I'll be winding down this nursing thing in a few years. I am looking forward to retirement but have a long way to go. In the meantime, I still have to do all of my certifications in order to work in the ER. Some are every two years, some every four. There are also classes to attend in order to maintain my biannual license renewal. Add to that the annual hospital competencies, and that is a lot of stuff to repeat, same shit different….year. Nothing much changes, yet another tick mark in the administrative Big Book of Checklists.
I just took the 2 day TNCC for about the 6th time, renewable every 4 years. It will be the last time I have to take it before I retire.
Always stressful, I approached this recert with a true "I don't give a shit" attitude, and it served me well as I was relatively stress-free. It helped that I knew two of the course instructors quite well, and I was taking the course with a lot of first timers as well as a few PACU, OR and ICU nurses who were unfamiliar with a lot of the ER stuff. Plus the kids from my own department had been ER nurses for less than 2 years. They were a lot of fun and even insisted I join them for a drink after class.
This time around I was pulled for the clinical testing on day two by one of my fav people. One on one with the instructor, you get a scenario, then have to go through the appropriate steps in the proper order. Of course in an actual trauma, all these steps are accomplished simultaneously by a number of people, but it is the thought process that is important here.

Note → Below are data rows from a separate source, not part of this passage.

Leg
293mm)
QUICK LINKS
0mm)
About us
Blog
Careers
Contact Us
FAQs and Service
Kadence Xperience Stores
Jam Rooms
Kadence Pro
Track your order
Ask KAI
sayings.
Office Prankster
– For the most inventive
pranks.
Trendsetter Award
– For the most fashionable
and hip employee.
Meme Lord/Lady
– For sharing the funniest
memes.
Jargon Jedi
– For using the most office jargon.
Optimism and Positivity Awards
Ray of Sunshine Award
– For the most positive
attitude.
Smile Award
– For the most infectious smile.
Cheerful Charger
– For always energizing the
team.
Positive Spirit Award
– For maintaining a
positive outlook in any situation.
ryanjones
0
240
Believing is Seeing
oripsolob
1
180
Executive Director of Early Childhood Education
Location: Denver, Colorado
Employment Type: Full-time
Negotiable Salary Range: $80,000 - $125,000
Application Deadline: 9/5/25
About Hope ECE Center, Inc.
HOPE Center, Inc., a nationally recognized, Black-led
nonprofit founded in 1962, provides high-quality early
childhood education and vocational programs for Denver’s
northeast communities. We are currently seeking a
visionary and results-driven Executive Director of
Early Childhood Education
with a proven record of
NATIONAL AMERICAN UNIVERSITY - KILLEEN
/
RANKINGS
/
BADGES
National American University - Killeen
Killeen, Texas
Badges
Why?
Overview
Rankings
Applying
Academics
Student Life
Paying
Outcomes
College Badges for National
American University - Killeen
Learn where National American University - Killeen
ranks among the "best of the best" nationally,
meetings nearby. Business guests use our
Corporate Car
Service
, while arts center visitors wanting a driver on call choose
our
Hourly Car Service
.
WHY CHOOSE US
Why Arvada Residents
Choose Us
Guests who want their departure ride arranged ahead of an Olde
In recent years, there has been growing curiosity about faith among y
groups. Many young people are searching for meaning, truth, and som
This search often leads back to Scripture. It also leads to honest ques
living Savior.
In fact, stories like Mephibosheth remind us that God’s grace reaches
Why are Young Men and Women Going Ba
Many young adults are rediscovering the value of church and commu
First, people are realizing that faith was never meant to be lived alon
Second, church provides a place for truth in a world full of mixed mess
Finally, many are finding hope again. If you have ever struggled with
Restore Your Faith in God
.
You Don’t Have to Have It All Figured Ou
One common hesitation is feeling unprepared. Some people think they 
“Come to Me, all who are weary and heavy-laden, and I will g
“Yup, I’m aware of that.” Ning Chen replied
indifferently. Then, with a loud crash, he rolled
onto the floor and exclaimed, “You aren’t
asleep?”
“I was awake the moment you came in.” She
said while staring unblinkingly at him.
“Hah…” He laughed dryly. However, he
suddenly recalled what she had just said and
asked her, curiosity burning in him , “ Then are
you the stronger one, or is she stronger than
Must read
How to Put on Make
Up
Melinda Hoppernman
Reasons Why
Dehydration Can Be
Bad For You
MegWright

She gave me the easiest scenario, since I got the pregnant trauma victim as I always do in the practice session and did it effortlessly. The savvy instructor can tell nerves from lack of knowledge. As I rattled off all of the major testing points as my instructor cut off any in depth explanations (to prove I knew what I was doing), she impatiently waved me ahead to the next point with a "yep, you got it, next?", and was out of there in under four minutes.
Since this is an odd year, I have yet to do PALS (or ENPC if I can find something before August), ACLS, and of course, BLS. My other job back at the Bait Shoppe only requires that I have BLS because, you know, we can always just do CPR in an urgent care while we wait for EMS. SMH.